Triaging and managing Skampi bugs¶

This document defines a process for Triaging and managing Skampi bugs so that any SKA team member knows how to handle the funnel of incoming bugs, the allocation, distribution and management of them.

The standard process for changing software includes the following phases:

Problem/modification identification, classification, and prioritization
Analysis
Design
Implementation
Regression/system testing
Acceptance testing
Delivery

The above process is no different for triaging and managing a bug in skampi. In the present document we will focus on how to identify a problem or bug from incoming information and event notifications and how to assign it to the right team(s).

Problem identification¶

The problem identification phase starts when there is an indication of a failure. This information can be raised by a developer (in any shared slack channel like the team-system-support) or by an alert in the following slack channels:

Any project member can join these channels to gain visibility of this information.
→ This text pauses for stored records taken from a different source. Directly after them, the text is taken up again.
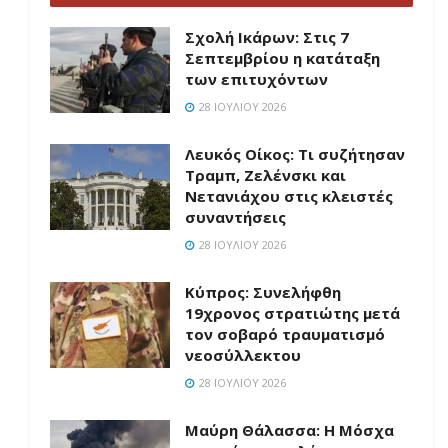
Σχολή Ικάρων: Στις 7
Σεπτεμβρίου η κατάταξη
των επιτυχόντων
28 ΙΟΥΛΊΟΥ 2026
Λευκός Οίκος: Τι συζήτησαν
Τραμπ, Ζελένσκι και
Νετανιάχου στις κλειστές
συναντήσεις
28 ΙΟΥΛΊΟΥ 2026
Κύπρος: Συνελήφθη
19χρονος στρατιώτης μετά
τον σοβαρό τραυματισμό
νεοσύλλεκτου
28 ΙΟΥΛΊΟΥ 2026
Μαύρη Θάλασσα: Η Μόσχα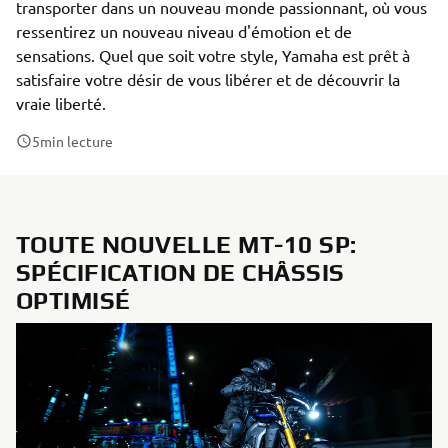
transporter dans un nouveau monde passionnant, où vous
ressentirez un nouveau niveau d'émotion et de
sensations. Quel que soit votre style, Yamaha est prêt à
satisfaire votre désir de vous libérer et de découvrir la
vraie liberté.
5
min lecture
TOUTE NOUVELLE MT-10 SP:
SPÉCIFICATION DE CHÂSSIS
OPTIMISÉ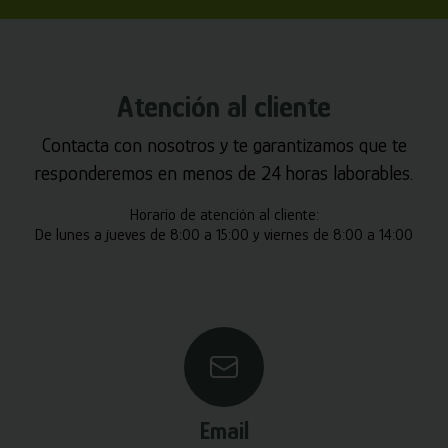
Atención al cliente
Contacta con nosotros y te garantizamos que te
responderemos en menos de 24 horas laborables.
Horario de atención al cliente:
De lunes a jueves de 8:00 a 15:00 y viernes de 8:00 a 14:00
Email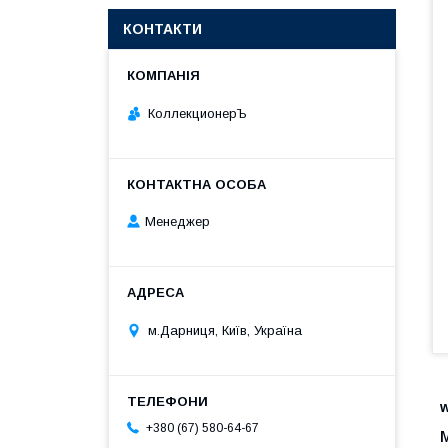
КОНТАКТИ
КоллекционерЪ
Менеджер
м.Дарниця, Київ, Україна
+380 (67) 580-64-67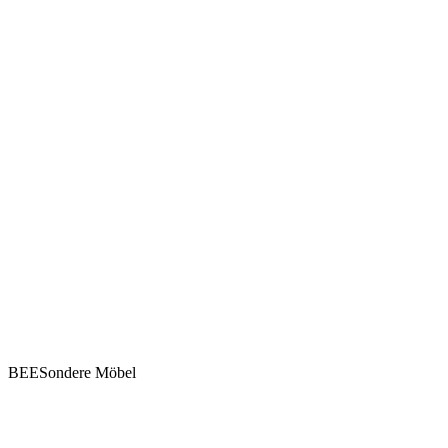
BEESondere Möbel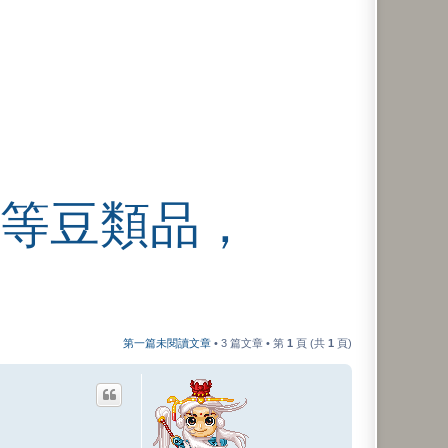
等豆類品，
第一篇未閱讀文章
• 3 篇文章 • 第
1
頁 (共
1
頁)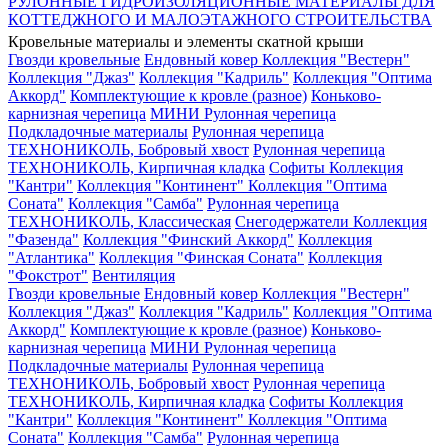
РУЛОННЫЕ ГИДРОИЗОЛЯЦИОННЫЕ МАТЕРИАЛЫ ДЛЯ
КОТТЕДЖНОГО И МАЛОЭТАЖНОГО СТРОИТЕЛЬСТВА
Кровельные материалы и элементы скатной крыши
Гвозди кровельные
Ендовный ковер
Коллекция "Вестерн"
Коллекция "Джаз"
Коллекция "Кадриль"
Коллекция "Оптима
Аккорд"
Комплектующие к кровле (разное)
Коньково-
карнизная черепица
МИНИ Рулонная черепица
Подкладочные материалы
Рулонная черепица
ТЕХНОНИКОЛЬ, Бобровый хвост
Рулонная черепица
ТЕХНОНИКОЛЬ, Кирпичная кладка
Софиты
Коллекция
"Кантри"
Коллекция "Континент"
Коллекция "Оптима
Соната"
Коллекция "Самба"
Рулонная черепица
ТЕХНОНИКОЛЬ, Классическая
Снегодержатели
Коллекция
"Фазенда"
Коллекция "Финский Аккорд"
Коллекция
"Атлантика"
Коллекция "Финская Соната"
Коллекция
"Фокстрот"
Вентиляция
Гвозди кровельные
Ендовный ковер
Коллекция "Вестерн"
Коллекция "Джаз"
Коллекция "Кадриль"
Коллекция "Оптима
Аккорд"
Комплектующие к кровле (разное)
Коньково-
карнизная черепица
МИНИ Рулонная черепица
Подкладочные материалы
Рулонная черепица
ТЕХНОНИКОЛЬ, Бобровый хвост
Рулонная черепица
ТЕХНОНИКОЛЬ, Кирпичная кладка
Софиты
Коллекция
"Кантри"
Коллекция "Континент"
Коллекция "Оптима
Соната"
Коллекция "Самба"
Рулонная черепица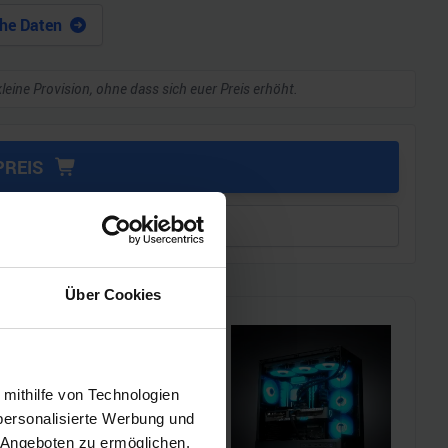
he Daten
kleine Provision, ohne dass sich euer Preis erhöht.
PREIS
leichen
Über Cookies
i!!
 mithilfe von Technologien
l einen MSI Gaming-PC zu
personalisierte Werbung und
chmarks und den
 Angeboten zu ermöglichen.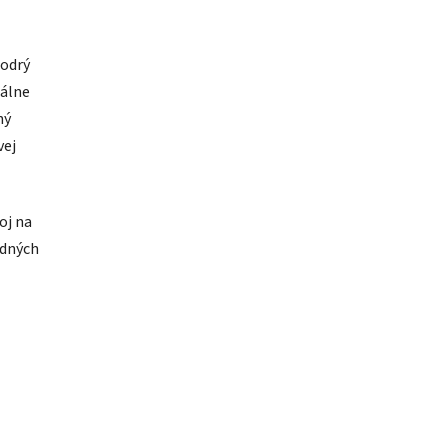
modrý
uálne
ný
vej
oj na
adných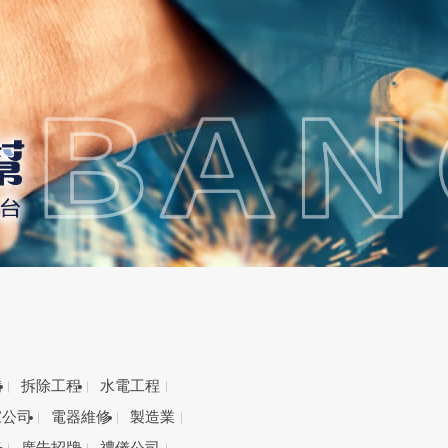
備
拆除工程
水電工程
家公司
電器維修
製造業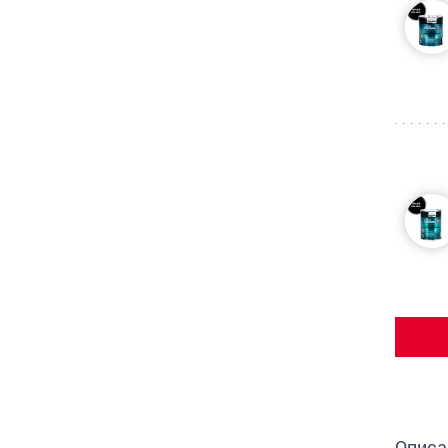
Описа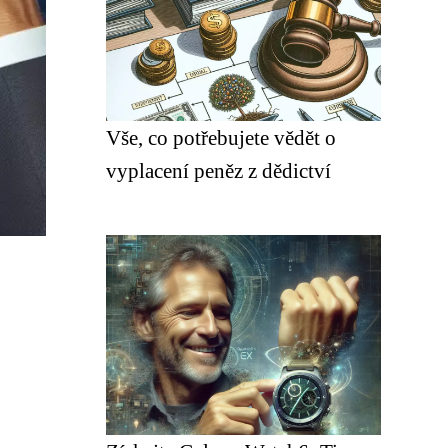
Vše, co potřebujete vědět o
vyplacení peněz z dědictví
If the information comes from the ci-alerts-mvp then the primary source of detailed information for analysis are the gitlab pipeline logs available here.
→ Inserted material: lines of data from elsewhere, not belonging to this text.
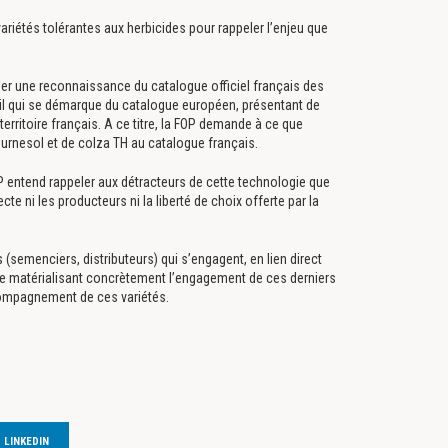
riétés tolérantes aux herbicides pour rappeler l’enjeu que
r une reconnaissance du catalogue officiel français des
outil qui se démarque du catalogue européen, présentant de
ritoire français. A ce titre, la FOP demande à ce que
tournesol et de colza TH au catalogue français.
P entend rappeler aux détracteurs de cette technologie que
e ni les producteurs ni la liberté de choix offerte par la
 (semenciers, distributeurs) qui s’engagent, en lien direct
rte matérialisant concrètement l’engagement de ces derniers
ccompagnement de ces variétés.
LINKEDIN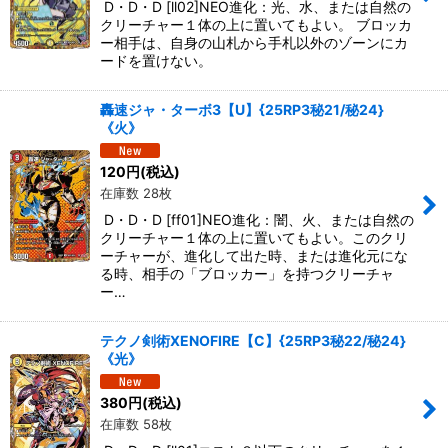
D・D・D [ll02]NEO進化：光、水、または自然の
クリーチャー１体の上に置いてもよい。 ブロッカ
ー相手は、自身の山札から手札以外のゾーンにカ
ードを置けない。
轟速ジャ・ターボ3【U】{25RP3秘21/秘24}
《火》
120
円
(税込)
在庫数 28枚
D・D・D [ff01]NEO進化：闇、火、または自然の
クリーチャー１体の上に置いてもよい。このクリ
ーチャーが、進化して出た時、または進化元にな
る時、相手の「ブロッカー」を持つクリーチャ
ー…
テクノ剣術XENOFIRE【C】{25RP3秘22/秘24}
《光》
380
円
(税込)
在庫数 58枚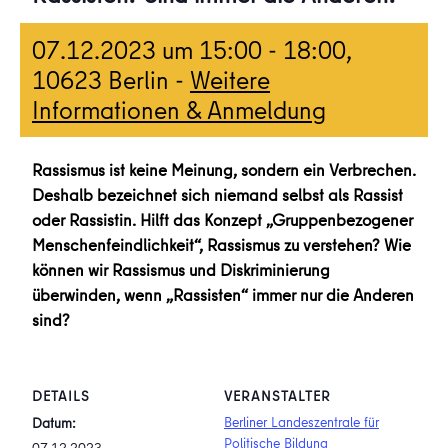
07.12.2023 um 15:00
-
18:00
,
10623 Berlin -
Weitere
Informationen & Anmeldung
Rassismus ist keine Meinung, sondern ein Verbrechen.
Deshalb bezeichnet sich niemand selbst als Rassist
oder Rassistin. Hilft das Konzept „Gruppenbezogener
Menschenfeindlichkeit“, Rassismus zu verstehen? Wie
können wir Rassismus und Diskriminierung
überwinden, wenn „Rassisten“ immer nur die Anderen
sind?
DETAILS
VERANSTALTER
Berliner Landeszentrale für
Datum:
Politische Bildung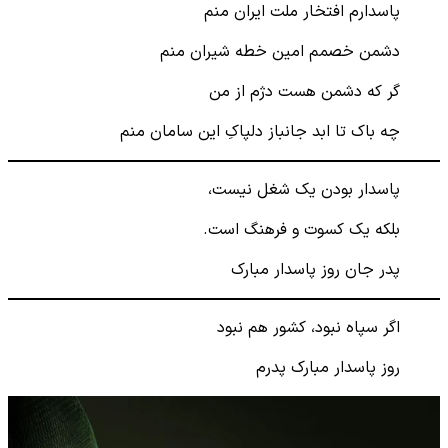
پاسدارم افتخار ملت ایران منم
دشمن خصمم امین خطه شیران منم
گر که دشمن هست دژم از من
چه باک تا ابد جانباز دلپاکِ این سامان منم
پاسدار بودن یک شغل نیست،
بلکه یک کسوت و فرهنگ است.
پدر جان روز پاسدار مبارک
اگر سپاه نبود، کشور هم نبود
روز پاسدار مبارک پدرم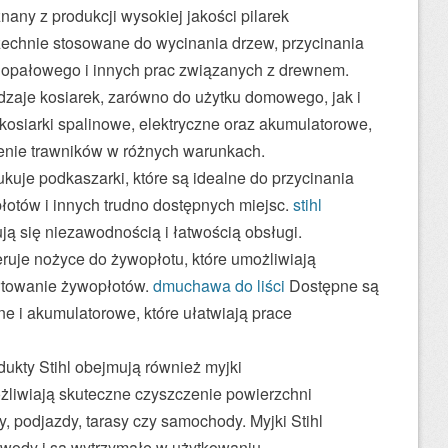
znany z produkcji wysokiej jakości pilarek
echnie stosowane do wycinania drzew, przycinania
 opałowego i innych prac związanych z drewnem.
rodzaje kosiarek, zarówno do użytku domowego, jak i
 kosiarki spalinowe, elektryczne oraz akumulatorowe,
enie trawników w różnych warunkach.
ukuje podkaszarki, które są idealne do przycinania
łotów i innych trudno dostępnych miejsc.
stihl
ją się niezawodnością i łatwością obsługi.
eruje nożyce do żywopłotu, które umożliwiają
ałtowanie żywopłotów.
dmuchawa do liści
Dostępne są
ne i akumulatorowe, które ułatwiają prace
ukty Stihl obejmują również myjki
żliwiają skuteczne czyszczenie powierzchni
y, podjazdy, tarasy czy samochody. Myjki Stihl
 wody i są wytrzymałe w użytkowaniu.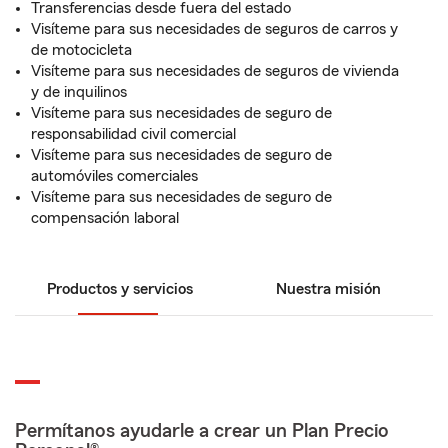
Transferencias desde fuera del estado
Visíteme para sus necesidades de seguros de carros y
de motocicleta
Visíteme para sus necesidades de seguros de vivienda
y de inquilinos
Visíteme para sus necesidades de seguro de
responsabilidad civil comercial
Visíteme para sus necesidades de seguro de
automóviles comerciales
Visíteme para sus necesidades de seguro de
compensación laboral
Productos y servicios
Nuestra misión
Permítanos ayudarle a crear un Plan Precio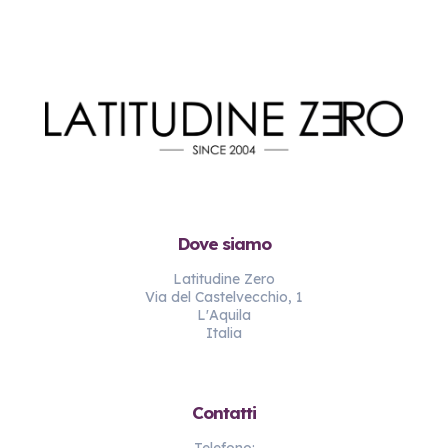
Dove siamo
Latitudine Zero
Via del Castelvecchio, 1
L'Aquila
Italia
Contatti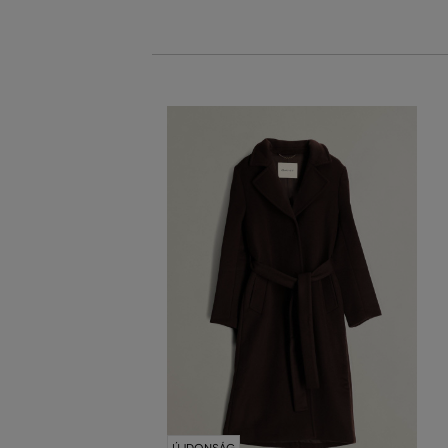
ÚJDONSÁG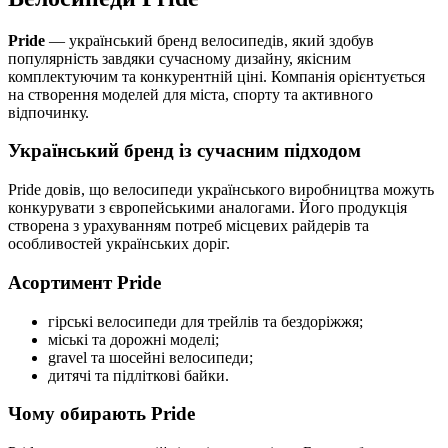
Pride
— український бренд велосипедів, який здобув
популярність завдяки сучасному дизайну, якісним
комплектуючим та конкурентній ціні. Компанія орієнтується
на створення моделей для міста, спорту та активного
відпочинку.
Український бренд із сучасним підходом
Pride довів, що велосипеди українського виробництва можуть
конкурувати з європейськими аналогами. Його продукція
створена з урахуванням потреб місцевих райдерів та
особливостей українських доріг.
Асортимент Pride
гірські велосипеди для трейлів та бездоріжжя;
міські та дорожні моделі;
gravel та шосейні велосипеди;
дитячі та підліткові байки.
Чому обирають Pride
Other source of information are:

kibana (require VPN)
Node dashboard
Gitlab runner dashboard
Gitlab CI Pipeline dashboard
Docker monitoring dashboard
K8s cluster summary dashboard
Ceph Cluster dashboard
Elasticsearch dashboard

Allocating ownership to teams¶

The following are general rules for allocating ownership to teams:

The primary responsibility for a failed pipeline is the owner of the first commit to the branch since the last successful run of the pipeline. It is therfore the responsibility of the committer to follow up on the pipeline status after each git push.
For every test case failing, the creator(s) of the test must be involved in order to assign the bug to the appropriate team.
The System Team should be involved in the problem identification in order to understand whether the problem is infrastructure related (related to a k8s cluster or any layer below it - docker, VM, virtualization etc).
For prometheus alerts, the system team must provide the analysis of the alert details in order to understand the cause, and give input into assigning it to the right team(s).

Raising bugs¶

Bugs are raised following the SKA Bug management guidelines.